**Exercise description:** Take the data below and copy exactly the lines starting at the one with "boto/route53/zone.py: 336 -> 201" and finishing at the one with "8: 32 -> 33", both included.

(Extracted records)

++++

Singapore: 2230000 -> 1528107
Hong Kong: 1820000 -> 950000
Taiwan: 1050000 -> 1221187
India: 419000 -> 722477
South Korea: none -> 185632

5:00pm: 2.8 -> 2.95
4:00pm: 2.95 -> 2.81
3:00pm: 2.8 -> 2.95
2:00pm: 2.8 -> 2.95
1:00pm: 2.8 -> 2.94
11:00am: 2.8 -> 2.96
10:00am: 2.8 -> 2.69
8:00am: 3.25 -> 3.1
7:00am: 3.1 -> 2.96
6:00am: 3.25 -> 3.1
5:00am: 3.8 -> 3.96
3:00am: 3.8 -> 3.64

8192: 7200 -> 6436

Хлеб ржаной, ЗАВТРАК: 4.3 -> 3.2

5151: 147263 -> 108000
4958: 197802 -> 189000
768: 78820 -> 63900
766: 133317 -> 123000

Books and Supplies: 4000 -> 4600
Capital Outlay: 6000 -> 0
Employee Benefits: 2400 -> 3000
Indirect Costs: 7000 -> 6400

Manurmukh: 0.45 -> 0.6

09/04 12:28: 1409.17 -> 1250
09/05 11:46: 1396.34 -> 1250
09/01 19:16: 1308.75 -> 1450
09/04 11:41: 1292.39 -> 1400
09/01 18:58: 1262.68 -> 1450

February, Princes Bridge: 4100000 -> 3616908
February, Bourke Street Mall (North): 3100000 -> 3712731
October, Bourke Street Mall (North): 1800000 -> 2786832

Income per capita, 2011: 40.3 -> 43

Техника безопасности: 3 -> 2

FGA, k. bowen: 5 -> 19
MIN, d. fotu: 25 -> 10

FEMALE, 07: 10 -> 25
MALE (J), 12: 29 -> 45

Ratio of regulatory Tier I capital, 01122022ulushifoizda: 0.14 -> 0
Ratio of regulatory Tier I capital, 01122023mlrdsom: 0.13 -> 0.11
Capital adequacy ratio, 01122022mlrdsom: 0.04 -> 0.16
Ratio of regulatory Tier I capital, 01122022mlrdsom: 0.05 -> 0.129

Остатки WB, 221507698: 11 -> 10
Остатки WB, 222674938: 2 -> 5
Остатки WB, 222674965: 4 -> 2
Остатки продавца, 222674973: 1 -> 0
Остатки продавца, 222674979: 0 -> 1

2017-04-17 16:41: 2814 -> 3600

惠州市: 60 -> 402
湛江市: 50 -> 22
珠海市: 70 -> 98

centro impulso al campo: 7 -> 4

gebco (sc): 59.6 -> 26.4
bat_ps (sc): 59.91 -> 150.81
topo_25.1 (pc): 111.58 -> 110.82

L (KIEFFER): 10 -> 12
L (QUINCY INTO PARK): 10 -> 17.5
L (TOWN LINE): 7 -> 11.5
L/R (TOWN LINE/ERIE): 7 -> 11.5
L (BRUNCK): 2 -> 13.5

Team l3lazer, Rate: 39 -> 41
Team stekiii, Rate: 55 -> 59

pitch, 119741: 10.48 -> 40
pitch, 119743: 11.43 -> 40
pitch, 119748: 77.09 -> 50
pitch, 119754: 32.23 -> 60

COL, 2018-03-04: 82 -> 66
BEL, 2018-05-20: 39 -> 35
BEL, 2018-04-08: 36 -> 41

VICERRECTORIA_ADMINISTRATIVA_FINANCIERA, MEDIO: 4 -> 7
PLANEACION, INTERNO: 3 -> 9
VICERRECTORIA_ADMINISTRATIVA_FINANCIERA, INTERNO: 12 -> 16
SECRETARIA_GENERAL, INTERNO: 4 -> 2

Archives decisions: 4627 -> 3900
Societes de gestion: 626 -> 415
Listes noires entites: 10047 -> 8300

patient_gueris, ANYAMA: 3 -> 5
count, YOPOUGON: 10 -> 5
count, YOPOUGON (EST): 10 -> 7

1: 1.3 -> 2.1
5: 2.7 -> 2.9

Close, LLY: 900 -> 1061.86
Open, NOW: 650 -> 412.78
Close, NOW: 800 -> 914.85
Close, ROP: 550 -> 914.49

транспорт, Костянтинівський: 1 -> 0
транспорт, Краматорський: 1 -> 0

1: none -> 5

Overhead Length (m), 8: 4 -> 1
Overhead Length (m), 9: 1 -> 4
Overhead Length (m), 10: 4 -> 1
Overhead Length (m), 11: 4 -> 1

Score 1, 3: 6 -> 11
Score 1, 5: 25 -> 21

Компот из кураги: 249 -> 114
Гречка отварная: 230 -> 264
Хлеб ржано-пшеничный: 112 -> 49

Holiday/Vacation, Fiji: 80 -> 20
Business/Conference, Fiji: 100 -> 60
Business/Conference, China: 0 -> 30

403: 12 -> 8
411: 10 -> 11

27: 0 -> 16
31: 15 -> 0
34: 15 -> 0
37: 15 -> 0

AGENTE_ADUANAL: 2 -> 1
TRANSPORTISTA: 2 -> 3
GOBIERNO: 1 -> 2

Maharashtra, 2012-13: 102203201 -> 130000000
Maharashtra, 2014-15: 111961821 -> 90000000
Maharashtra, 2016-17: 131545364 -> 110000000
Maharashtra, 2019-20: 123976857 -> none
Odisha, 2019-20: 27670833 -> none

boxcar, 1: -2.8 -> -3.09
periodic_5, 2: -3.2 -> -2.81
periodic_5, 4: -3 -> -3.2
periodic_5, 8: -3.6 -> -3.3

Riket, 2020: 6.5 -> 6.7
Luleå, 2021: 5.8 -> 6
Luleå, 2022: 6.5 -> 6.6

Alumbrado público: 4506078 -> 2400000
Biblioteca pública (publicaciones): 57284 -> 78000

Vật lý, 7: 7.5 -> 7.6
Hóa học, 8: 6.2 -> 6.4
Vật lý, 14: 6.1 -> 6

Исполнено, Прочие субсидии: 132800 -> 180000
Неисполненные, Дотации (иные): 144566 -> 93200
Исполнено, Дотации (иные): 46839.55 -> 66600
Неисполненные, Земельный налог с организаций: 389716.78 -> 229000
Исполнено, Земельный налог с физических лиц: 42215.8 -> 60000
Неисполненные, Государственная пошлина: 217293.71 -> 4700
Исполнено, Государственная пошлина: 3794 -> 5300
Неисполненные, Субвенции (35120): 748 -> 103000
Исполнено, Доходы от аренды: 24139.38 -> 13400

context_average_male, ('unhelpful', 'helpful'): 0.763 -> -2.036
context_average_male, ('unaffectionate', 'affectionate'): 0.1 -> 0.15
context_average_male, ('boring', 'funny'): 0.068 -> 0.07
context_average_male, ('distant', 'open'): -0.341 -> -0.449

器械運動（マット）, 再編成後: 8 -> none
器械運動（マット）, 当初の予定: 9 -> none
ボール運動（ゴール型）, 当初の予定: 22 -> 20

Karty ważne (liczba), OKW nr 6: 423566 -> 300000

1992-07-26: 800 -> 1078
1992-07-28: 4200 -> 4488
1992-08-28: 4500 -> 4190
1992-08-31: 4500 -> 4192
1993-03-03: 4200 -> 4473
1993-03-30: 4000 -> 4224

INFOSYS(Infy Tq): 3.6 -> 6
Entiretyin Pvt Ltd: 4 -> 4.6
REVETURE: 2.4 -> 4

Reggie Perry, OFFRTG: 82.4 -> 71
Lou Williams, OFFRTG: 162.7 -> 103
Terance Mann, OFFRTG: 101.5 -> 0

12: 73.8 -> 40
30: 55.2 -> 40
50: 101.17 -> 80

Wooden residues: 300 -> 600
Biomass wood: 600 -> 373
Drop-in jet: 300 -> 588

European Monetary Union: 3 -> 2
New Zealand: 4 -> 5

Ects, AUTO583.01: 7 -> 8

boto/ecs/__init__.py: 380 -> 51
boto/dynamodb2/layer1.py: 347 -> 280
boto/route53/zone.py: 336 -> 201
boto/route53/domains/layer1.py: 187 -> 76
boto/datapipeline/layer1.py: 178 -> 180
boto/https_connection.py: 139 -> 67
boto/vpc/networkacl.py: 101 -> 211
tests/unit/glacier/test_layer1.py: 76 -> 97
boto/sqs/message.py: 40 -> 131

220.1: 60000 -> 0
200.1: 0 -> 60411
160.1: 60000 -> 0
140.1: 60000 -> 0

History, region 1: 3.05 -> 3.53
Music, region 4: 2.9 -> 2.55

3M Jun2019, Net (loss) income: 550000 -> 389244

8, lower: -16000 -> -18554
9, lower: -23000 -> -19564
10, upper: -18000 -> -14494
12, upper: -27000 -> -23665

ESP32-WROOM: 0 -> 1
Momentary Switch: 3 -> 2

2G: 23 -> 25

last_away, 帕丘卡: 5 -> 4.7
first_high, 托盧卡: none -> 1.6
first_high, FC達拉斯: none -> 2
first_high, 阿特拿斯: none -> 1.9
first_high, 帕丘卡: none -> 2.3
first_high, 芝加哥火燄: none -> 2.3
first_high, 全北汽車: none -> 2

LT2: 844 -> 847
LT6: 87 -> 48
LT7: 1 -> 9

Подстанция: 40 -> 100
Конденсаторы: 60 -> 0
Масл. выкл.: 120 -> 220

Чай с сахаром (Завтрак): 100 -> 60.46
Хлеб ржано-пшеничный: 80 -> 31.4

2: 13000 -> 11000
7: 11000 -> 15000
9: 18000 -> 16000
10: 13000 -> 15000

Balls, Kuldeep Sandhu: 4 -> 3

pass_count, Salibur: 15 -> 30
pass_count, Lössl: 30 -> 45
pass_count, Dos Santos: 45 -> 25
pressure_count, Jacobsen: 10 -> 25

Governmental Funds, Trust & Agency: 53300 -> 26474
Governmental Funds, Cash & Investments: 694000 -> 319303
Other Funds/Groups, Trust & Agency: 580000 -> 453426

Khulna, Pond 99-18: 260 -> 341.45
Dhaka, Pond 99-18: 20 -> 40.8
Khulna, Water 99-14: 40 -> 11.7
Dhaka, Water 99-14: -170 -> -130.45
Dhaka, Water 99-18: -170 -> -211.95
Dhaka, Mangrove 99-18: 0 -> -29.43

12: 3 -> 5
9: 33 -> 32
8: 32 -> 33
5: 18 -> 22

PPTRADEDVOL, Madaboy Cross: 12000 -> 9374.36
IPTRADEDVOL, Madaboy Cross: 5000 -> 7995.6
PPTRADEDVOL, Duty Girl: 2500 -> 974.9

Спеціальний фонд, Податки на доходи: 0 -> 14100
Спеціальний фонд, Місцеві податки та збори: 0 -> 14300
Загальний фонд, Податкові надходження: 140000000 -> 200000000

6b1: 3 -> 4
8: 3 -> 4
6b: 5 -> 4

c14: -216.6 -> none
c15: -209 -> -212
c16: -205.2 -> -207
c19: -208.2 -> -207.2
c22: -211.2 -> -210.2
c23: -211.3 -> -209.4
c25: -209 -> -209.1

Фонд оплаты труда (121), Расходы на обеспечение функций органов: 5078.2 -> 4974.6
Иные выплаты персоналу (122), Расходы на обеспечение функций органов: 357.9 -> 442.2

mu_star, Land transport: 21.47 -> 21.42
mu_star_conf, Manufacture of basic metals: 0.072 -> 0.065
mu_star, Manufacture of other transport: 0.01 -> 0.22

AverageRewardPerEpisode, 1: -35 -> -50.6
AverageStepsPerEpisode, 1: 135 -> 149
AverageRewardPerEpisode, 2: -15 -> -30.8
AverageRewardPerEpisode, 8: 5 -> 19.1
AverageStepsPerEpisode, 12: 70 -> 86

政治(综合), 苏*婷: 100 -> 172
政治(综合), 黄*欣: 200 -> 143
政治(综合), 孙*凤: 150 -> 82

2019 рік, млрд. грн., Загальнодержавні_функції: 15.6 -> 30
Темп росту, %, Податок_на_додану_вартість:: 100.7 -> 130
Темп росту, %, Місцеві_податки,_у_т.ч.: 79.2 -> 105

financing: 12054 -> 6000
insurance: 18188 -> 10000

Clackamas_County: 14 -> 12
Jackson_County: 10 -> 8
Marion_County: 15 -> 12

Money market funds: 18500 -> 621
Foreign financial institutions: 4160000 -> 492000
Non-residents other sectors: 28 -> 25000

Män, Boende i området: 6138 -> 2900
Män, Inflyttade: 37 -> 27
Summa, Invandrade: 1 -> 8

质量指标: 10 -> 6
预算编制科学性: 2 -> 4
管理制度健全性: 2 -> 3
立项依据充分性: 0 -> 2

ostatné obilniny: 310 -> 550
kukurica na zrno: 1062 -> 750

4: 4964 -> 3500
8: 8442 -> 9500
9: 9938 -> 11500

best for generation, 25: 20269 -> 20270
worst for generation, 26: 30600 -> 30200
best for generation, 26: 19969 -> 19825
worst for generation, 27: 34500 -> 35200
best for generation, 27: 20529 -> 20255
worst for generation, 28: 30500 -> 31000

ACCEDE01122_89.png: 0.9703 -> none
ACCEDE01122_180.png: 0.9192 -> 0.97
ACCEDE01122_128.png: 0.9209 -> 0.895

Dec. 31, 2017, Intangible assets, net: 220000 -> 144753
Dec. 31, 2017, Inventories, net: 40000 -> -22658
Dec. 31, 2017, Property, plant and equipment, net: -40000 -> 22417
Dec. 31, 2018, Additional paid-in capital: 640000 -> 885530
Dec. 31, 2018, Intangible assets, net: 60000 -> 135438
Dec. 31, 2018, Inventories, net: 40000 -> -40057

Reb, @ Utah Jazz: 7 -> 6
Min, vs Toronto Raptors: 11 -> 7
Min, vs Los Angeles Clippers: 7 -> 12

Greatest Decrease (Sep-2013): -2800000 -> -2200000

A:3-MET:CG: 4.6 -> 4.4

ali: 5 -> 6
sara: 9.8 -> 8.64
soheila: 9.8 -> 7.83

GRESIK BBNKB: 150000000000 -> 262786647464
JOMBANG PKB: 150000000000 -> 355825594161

++++

**Response for this exercise:**
boto/route53/zone.py: 336 -> 201
boto/route53/domains/layer1.py: 187 -> 76
boto/datapipeline/layer1.py: 178 -> 180
boto/https_connection.py: 139 -> 67
boto/vpc/networkacl.py: 101 -> 211
tests/unit/glacier/test_layer1.py: 76 -> 97
boto/sqs/message.py: 40 -> 131

220.1: 60000 -> 0
200.1: 0 -> 60411
160.1: 60000 -> 0
140.1: 60000 -> 0

History, region 1: 3.05 -> 3.53
Music, region 4: 2.9 -> 2.55

3M Jun2019, Net (loss) income: 550000 -> 389244

8, lower: -16000 -> -18554
9, lower: -23000 -> -19564
10, upper: -18000 -> -14494
12, upper: -27000 -> -23665

ESP32-WROOM: 0 -> 1
Momentary Switch: 3 -> 2

2G: 23 -> 25

last_away, 帕丘卡: 5 -> 4.7
first_high, 托盧卡: none -> 1.6
first_high, FC達拉斯: none -> 2
first_high, 阿特拿斯: none -> 1.9
first_high, 帕丘卡: none -> 2.3
first_high, 芝加哥火燄: none -> 2.3
first_high, 全北汽車: none -> 2

LT2: 844 -> 847
LT6: 87 -> 48
LT7: 1 -> 9

Подстанция: 40 -> 100
Конденсаторы: 60 -> 0
Масл. выкл.: 120 -> 220

Чай с сахаром (Завтрак): 100 -> 60.46
Хлеб ржано-пшеничный: 80 -> 31.4

2: 13000 -> 11000
7: 11000 -> 15000
9: 18000 -> 16000
10: 13000 -> 15000

Balls, Kuldeep Sandhu: 4 -> 3

pass_count, Salibur: 15 -> 30
pass_count, Lössl: 30 -> 45
pass_count, Dos Santos: 45 -> 25
pressure_count, Jacobsen: 10 -> 25

Governmental Funds, Trust & Agency: 53300 -> 26474
Governmental Funds, Cash & Investments: 694000 -> 319303
Other Funds/Groups, Trust & Agency: 580000 -> 453426

Khulna, Pond 99-18: 260 -> 341.45
Dhaka, Pond 99-18: 20 -> 40.8
Khulna, Water 99-14: 40 -> 11.7
Dhaka, Water 99-14: -170 -> -130.45
Dhaka, Water 99-18: -170 -> -211.95
Dhaka, Mangrove 99-18: 0 -> -29.43

12: 3 -> 5
9: 33 -> 32
8: 32 -> 33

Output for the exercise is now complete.